NEW 252269
Match upstream WPT semantics for testharness tests
https://bugs.webkit.org/show_bug.cgi?id=252269
Summary Match upstream WPT semantics for testharness tests
Sam Sneddon [:gsnedders]
Reported 2023-02-14 15:09:54 PST
We know that a disproportionate amount of flakiness in LayoutTests comes from WPT; some degree of this is simply going to be the rate at which tests are added there versus the rest of LayoutTests. But we also break the testharness API guarantees by expecting more from them by default: we expect what we log in the console to be constant (bug 161310), we expect assertion messages to be constant (bug 161693), and we expect the order of subtests to be constant (bug 252268).
Attachments
Radar WebKit Bug Importer
Comment 1 2023-02-14 15:11:16 PST
Sam Sneddon [:gsnedders]
Comment 2 2023-02-14 15:18:24 PST
From bug 161693, though all of these really relevant to the wider issue: (In reply to Darin Adler from comment #5) > I’m not going to say review+ because I am not sure this is the best solution. > > The cost of this is that when a test does fail, we won’t be able to see > which assertion failed.

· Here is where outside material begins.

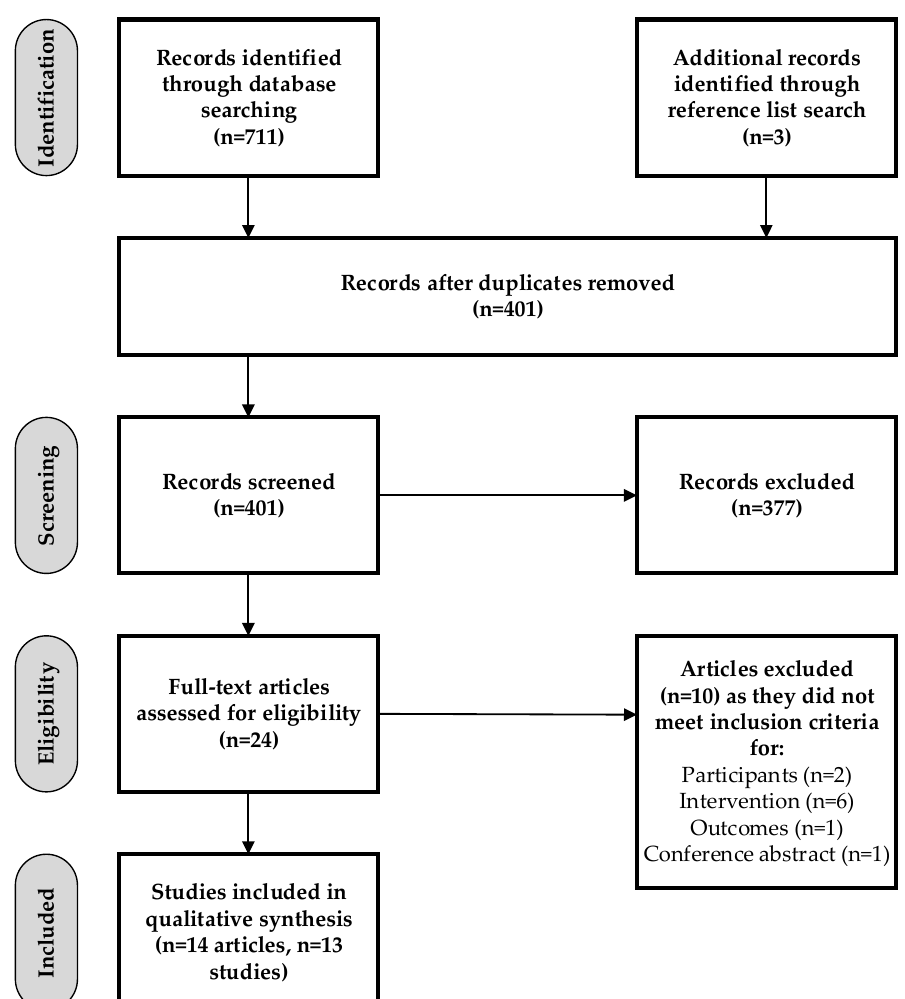
Figure 1. Flow diagram of included studies.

And if we turn the real failures back on then we > will get failures because of expected files that expect the failure log to > be disabled. > > So is that cost worth the benefit of less flakiness? Is there some other way > of achieving that goal? Maybe we can adjust things so that the code that > compares the results with expected results can understand what may vary? (In reply to Chris Dumez from comment #7) > r=me with comments. For the record, I do think the best solution would be to > avoid such flaky asserts upstream in web-platform-tests. However, based on > feedback, I think this is unlikely to happen. As a result, I think this > patch is the second best option and we can do this easily and quickly. This > is MUCH better than skipping tests. (In reply to Alex Christensen from comment #8) > I think ideally we wouldn't need this because all the tests would always > have deterministic output. Since that isn't the case, we need something > like this. We should bring it up when we discuss this in a few weeks.
Sam Sneddon [:gsnedders]
Comment 3 2023-02-15 13:13:34 PST
When it comes to flakiness, there's also the extreme solution that Chromium took: If the harness status is OK, and all subtests are PASS, and there's no console output, don't bother with an expectation file whatsoever and just treat that test as passing.
Kiet Ho
Comment 4 2025-05-29 14:47:28 PDT
One source of flakiness: WKTR prints "Blocked access to external URL ...", which gets included in the test output to be compared. But the order of these messages can be arbitrary and causes flakiness, even though all subtests PASS.